◆ Task brief
Reproduce the records below exactly as shown.

[Items listed in a dataset]
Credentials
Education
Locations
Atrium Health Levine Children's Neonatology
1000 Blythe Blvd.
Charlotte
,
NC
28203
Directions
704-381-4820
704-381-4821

◆ Result of the exercise
Credentials
Education
Locations
Atrium Health Levine Children's Neonatology
1000 Blythe Blvd.
Charlotte
,
NC
28203
Directions
704-381-4820
704-381-4821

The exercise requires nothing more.